• **Provided entries**:
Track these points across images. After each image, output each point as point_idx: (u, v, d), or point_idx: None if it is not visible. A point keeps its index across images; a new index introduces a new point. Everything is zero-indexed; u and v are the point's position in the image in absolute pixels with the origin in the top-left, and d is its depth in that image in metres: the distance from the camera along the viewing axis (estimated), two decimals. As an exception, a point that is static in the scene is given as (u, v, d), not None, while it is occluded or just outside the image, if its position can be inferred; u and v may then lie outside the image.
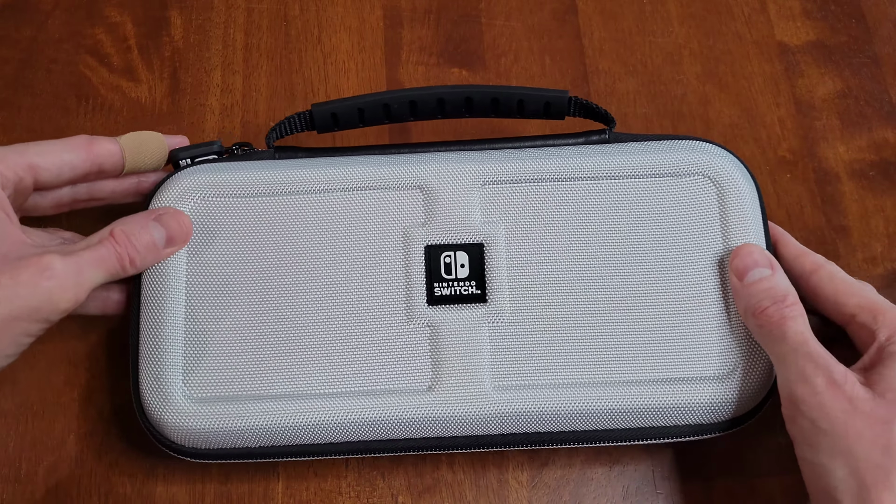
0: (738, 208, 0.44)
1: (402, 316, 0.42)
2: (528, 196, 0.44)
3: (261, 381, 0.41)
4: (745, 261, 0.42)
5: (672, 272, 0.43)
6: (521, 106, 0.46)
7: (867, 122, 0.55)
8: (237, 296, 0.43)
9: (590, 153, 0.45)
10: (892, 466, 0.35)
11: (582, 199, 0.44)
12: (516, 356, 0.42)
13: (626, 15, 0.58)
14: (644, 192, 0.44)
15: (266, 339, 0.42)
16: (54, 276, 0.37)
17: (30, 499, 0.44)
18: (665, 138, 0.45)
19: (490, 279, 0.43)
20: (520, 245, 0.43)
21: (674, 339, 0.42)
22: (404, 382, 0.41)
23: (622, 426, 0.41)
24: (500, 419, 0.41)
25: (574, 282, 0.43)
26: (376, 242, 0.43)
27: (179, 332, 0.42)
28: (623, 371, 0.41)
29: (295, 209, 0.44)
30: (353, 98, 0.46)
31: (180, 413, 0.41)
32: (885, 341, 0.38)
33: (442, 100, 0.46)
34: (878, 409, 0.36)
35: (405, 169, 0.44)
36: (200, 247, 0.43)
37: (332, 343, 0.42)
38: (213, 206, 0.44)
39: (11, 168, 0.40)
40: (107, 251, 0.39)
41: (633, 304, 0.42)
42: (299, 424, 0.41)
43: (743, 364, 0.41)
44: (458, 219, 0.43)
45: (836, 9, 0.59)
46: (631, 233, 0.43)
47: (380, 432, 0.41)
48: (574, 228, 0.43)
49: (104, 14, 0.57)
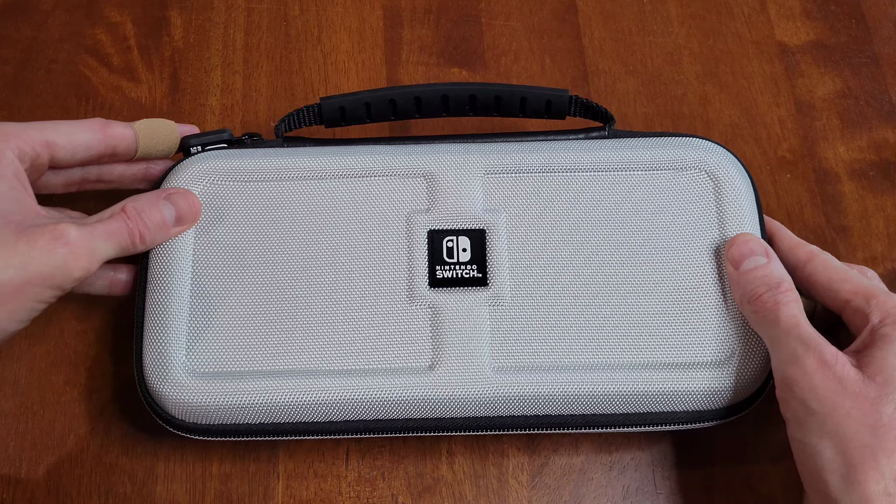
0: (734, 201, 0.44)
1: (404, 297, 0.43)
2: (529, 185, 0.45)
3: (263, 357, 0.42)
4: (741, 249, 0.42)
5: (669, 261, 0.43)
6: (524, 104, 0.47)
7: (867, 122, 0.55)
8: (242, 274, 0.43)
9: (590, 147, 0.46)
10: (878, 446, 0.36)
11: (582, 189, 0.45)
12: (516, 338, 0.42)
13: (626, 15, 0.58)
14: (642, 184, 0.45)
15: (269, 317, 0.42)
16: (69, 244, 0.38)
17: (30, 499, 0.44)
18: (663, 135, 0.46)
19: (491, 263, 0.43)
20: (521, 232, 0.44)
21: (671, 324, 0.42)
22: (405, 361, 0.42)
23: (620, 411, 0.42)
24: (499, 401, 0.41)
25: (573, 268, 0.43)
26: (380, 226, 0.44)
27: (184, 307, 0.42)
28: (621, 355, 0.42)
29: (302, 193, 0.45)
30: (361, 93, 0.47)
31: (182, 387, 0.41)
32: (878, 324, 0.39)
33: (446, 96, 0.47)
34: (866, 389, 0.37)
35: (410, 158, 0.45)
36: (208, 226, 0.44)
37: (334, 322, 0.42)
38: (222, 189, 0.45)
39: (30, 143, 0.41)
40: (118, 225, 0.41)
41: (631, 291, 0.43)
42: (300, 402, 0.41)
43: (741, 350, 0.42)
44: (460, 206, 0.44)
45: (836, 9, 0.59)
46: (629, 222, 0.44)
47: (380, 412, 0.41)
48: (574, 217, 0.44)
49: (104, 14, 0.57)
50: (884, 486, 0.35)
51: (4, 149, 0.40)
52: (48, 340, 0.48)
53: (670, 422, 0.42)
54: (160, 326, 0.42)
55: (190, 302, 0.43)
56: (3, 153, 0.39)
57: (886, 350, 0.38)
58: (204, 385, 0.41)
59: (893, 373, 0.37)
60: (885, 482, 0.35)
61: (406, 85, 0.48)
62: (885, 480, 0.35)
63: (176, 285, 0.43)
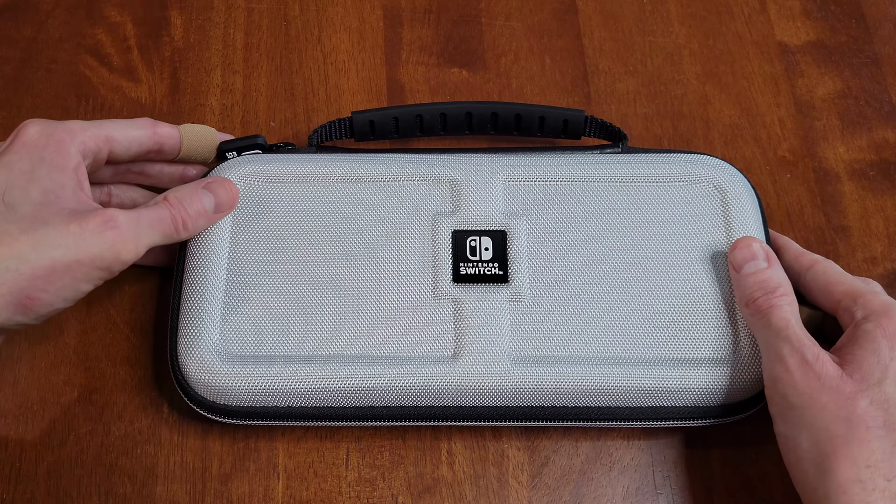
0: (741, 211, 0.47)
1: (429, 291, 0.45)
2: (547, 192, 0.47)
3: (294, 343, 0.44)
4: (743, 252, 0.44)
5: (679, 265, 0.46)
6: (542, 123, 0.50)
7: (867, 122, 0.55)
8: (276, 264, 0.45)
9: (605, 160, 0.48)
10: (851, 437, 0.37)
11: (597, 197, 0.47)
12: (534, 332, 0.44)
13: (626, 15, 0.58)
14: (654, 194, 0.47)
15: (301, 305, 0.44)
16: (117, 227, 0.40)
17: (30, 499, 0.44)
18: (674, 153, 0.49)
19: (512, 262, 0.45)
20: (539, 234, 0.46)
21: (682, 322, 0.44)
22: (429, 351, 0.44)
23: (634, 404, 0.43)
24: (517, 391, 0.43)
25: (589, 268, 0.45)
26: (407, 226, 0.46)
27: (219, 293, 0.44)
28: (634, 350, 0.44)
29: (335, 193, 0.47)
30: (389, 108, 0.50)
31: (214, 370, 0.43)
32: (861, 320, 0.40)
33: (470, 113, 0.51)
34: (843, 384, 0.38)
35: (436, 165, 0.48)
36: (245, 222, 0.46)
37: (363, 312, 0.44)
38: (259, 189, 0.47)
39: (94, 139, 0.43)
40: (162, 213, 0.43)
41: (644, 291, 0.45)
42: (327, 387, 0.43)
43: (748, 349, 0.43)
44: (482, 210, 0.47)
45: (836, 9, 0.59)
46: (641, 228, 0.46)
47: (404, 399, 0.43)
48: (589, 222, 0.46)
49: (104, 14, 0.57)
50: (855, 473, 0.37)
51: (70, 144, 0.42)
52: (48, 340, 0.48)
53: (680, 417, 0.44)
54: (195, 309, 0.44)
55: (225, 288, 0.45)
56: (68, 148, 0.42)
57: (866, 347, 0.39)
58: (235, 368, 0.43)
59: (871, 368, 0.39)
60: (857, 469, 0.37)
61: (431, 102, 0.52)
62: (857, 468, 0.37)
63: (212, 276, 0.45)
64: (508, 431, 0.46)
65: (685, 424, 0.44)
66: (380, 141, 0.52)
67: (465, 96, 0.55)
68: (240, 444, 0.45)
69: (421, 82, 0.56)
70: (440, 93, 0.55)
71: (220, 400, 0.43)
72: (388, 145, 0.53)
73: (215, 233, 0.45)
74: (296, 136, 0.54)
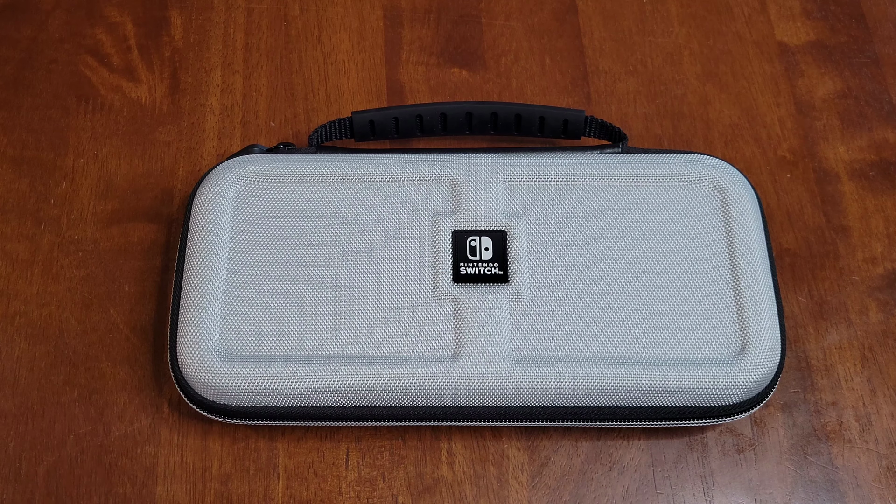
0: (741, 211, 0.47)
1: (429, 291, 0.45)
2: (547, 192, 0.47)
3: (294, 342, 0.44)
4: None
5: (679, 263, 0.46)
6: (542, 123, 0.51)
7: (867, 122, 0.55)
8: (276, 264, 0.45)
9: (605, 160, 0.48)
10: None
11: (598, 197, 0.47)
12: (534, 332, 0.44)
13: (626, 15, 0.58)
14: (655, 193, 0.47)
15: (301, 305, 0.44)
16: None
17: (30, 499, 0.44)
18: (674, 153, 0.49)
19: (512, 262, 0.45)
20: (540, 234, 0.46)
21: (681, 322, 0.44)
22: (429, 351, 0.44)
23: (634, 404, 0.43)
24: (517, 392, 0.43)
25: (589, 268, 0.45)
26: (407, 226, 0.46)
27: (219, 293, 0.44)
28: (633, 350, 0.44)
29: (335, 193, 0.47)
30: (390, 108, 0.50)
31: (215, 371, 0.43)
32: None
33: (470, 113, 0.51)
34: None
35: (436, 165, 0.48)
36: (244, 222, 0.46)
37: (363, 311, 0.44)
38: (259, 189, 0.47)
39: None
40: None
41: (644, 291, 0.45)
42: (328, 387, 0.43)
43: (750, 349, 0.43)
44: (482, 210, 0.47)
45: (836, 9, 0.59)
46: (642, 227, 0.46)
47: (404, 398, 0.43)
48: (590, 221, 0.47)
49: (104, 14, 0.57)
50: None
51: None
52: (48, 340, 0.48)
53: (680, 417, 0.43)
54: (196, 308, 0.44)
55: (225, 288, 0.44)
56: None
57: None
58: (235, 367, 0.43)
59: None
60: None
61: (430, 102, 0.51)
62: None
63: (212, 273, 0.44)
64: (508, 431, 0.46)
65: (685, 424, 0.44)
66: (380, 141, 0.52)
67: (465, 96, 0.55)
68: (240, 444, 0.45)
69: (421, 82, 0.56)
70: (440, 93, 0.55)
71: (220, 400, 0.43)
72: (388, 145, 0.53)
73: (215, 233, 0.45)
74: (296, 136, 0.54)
==
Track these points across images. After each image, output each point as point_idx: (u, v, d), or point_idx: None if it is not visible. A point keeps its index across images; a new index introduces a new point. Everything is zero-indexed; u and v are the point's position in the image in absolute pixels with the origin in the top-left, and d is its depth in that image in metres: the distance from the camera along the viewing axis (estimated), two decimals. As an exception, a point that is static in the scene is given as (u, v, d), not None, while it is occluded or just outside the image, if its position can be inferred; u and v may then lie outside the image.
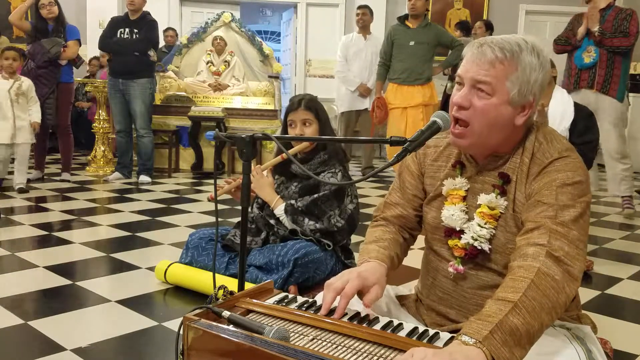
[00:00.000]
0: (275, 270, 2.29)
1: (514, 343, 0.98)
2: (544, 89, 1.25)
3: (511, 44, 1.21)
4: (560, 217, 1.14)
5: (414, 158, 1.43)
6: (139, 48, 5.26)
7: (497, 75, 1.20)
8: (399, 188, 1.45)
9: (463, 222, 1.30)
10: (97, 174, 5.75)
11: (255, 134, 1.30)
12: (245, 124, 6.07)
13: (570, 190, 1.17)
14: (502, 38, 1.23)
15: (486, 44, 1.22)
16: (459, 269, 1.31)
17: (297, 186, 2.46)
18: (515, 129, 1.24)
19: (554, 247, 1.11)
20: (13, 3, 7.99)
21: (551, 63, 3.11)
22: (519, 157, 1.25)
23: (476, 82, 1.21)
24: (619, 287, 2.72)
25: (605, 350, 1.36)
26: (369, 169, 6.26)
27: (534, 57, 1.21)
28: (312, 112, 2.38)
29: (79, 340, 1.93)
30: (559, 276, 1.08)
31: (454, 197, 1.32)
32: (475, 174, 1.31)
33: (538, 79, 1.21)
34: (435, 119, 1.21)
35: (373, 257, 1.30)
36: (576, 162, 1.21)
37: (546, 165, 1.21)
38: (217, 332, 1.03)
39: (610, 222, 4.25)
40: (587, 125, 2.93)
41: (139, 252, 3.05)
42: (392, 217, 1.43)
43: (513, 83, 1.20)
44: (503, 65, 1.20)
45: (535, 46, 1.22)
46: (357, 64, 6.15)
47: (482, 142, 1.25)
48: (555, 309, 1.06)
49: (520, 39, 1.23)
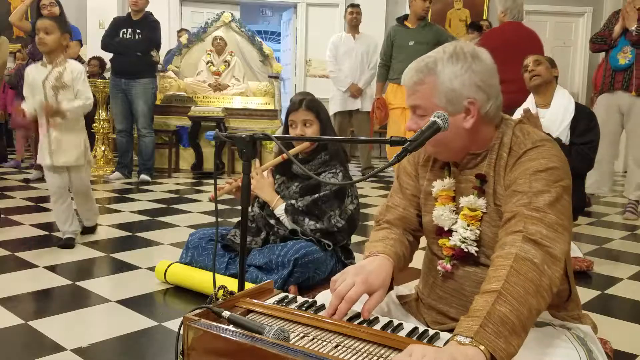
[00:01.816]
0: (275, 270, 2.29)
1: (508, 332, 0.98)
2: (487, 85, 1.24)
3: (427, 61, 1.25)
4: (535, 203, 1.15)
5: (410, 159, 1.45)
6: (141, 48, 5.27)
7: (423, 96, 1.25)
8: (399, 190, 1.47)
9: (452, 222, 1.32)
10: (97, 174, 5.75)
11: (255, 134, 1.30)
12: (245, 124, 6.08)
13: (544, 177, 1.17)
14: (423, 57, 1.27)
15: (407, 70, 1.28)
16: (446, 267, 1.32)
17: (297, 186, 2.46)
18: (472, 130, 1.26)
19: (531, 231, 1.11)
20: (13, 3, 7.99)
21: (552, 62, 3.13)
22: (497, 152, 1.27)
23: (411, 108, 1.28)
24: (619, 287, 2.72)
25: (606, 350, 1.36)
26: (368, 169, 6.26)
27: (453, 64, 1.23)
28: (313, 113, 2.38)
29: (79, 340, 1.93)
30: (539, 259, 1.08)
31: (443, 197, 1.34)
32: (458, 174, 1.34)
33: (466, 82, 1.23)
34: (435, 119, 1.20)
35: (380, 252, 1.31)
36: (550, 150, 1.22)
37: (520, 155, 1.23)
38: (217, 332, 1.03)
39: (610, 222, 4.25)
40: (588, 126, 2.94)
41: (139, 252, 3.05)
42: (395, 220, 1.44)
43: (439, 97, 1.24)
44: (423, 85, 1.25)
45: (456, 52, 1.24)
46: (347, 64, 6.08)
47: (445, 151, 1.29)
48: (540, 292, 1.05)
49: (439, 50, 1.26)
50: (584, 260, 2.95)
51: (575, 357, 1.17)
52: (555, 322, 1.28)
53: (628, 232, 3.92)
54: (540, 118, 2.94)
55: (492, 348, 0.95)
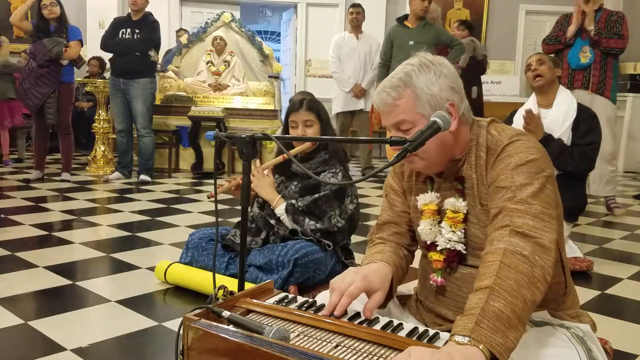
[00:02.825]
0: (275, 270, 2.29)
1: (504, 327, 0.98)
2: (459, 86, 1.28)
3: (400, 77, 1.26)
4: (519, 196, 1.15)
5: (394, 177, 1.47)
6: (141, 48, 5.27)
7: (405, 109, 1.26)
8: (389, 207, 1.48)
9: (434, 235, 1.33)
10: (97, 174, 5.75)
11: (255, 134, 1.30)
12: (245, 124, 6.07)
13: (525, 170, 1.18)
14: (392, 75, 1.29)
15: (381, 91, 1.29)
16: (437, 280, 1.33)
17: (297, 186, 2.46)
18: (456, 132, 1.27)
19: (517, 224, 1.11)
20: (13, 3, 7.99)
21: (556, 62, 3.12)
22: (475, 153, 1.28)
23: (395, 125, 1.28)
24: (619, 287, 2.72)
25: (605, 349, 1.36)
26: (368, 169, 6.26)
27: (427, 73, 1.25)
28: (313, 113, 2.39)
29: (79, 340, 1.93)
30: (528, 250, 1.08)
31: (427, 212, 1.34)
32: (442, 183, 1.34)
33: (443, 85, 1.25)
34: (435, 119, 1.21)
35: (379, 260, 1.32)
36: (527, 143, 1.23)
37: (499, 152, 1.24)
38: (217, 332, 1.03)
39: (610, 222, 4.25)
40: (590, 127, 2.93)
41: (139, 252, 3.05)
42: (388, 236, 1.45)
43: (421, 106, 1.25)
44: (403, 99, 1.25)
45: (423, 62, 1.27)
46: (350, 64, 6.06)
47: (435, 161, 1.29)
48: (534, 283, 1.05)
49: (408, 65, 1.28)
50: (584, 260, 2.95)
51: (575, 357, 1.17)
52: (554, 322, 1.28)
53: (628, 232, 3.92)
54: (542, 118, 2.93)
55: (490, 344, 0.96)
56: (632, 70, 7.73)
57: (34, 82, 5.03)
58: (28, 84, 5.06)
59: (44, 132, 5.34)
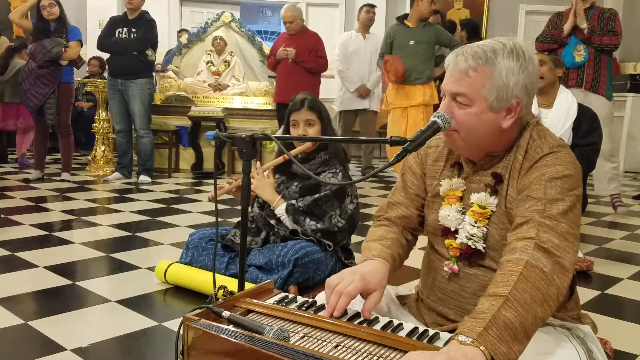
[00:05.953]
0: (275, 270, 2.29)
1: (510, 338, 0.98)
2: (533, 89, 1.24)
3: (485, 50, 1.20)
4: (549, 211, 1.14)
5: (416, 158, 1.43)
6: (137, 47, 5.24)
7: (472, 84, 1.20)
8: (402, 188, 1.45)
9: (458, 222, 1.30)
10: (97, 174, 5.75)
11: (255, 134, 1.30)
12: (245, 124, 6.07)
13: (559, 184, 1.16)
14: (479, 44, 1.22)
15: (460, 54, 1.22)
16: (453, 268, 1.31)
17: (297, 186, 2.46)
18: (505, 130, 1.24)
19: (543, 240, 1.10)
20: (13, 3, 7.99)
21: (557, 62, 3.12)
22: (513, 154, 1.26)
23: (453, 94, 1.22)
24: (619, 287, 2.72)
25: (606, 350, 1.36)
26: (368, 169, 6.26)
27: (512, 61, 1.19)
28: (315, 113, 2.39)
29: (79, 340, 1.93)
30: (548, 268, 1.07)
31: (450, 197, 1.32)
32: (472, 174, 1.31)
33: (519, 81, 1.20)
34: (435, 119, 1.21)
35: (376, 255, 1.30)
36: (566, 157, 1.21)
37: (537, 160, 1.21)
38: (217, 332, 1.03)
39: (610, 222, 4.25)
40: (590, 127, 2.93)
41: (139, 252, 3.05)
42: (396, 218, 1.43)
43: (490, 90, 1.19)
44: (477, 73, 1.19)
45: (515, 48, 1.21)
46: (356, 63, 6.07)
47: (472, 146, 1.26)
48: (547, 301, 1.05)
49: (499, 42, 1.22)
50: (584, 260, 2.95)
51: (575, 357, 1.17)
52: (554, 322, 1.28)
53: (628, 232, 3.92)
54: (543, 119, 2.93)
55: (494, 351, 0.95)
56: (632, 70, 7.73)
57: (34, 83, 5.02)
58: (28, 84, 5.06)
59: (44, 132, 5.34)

• **Task to complete**: Copy exactly the material above from the line with "36: (200, 247, 0.43)" to the line with "62: (885, 480, 0.35)", ends included, and nothing else. Leave out any picture.

• **Exercise output**:
36: (200, 247, 0.43)
37: (332, 343, 0.42)
38: (213, 206, 0.44)
39: (11, 168, 0.40)
40: (107, 251, 0.39)
41: (633, 304, 0.42)
42: (299, 424, 0.41)
43: (743, 364, 0.41)
44: (458, 219, 0.43)
45: (836, 9, 0.59)
46: (631, 233, 0.43)
47: (380, 432, 0.41)
48: (574, 228, 0.43)
49: (104, 14, 0.57)
0: (734, 201, 0.44)
1: (404, 297, 0.43)
2: (529, 185, 0.45)
3: (263, 357, 0.42)
4: (741, 249, 0.42)
5: (669, 261, 0.43)
6: (524, 104, 0.47)
7: (867, 122, 0.55)
8: (242, 274, 0.43)
9: (590, 147, 0.46)
10: (878, 446, 0.36)
11: (582, 189, 0.45)
12: (516, 338, 0.42)
13: (626, 15, 0.58)
14: (642, 184, 0.45)
15: (269, 317, 0.42)
16: (69, 244, 0.38)
17: (30, 499, 0.44)
18: (663, 135, 0.46)
19: (491, 263, 0.43)
20: (521, 232, 0.44)
21: (671, 324, 0.42)
22: (405, 361, 0.42)
23: (620, 411, 0.42)
24: (499, 401, 0.41)
25: (573, 268, 0.43)
26: (380, 226, 0.44)
27: (184, 307, 0.42)
28: (621, 355, 0.42)
29: (302, 193, 0.45)
30: (361, 93, 0.47)
31: (182, 387, 0.41)
32: (878, 324, 0.39)
33: (446, 96, 0.47)
34: (866, 389, 0.37)
35: (410, 158, 0.45)
36: (208, 226, 0.44)
37: (334, 322, 0.42)
38: (222, 189, 0.45)
39: (30, 143, 0.41)
40: (118, 225, 0.41)
41: (631, 291, 0.43)
42: (300, 402, 0.41)
43: (741, 350, 0.42)
44: (460, 206, 0.44)
45: (836, 9, 0.59)
46: (629, 222, 0.44)
47: (380, 412, 0.41)
48: (574, 217, 0.44)
49: (104, 14, 0.57)
50: (884, 486, 0.35)
51: (4, 149, 0.40)
52: (48, 340, 0.48)
53: (670, 422, 0.42)
54: (160, 326, 0.42)
55: (190, 302, 0.43)
56: (3, 153, 0.39)
57: (886, 350, 0.38)
58: (204, 385, 0.41)
59: (893, 373, 0.37)
60: (885, 482, 0.35)
61: (406, 85, 0.48)
62: (885, 480, 0.35)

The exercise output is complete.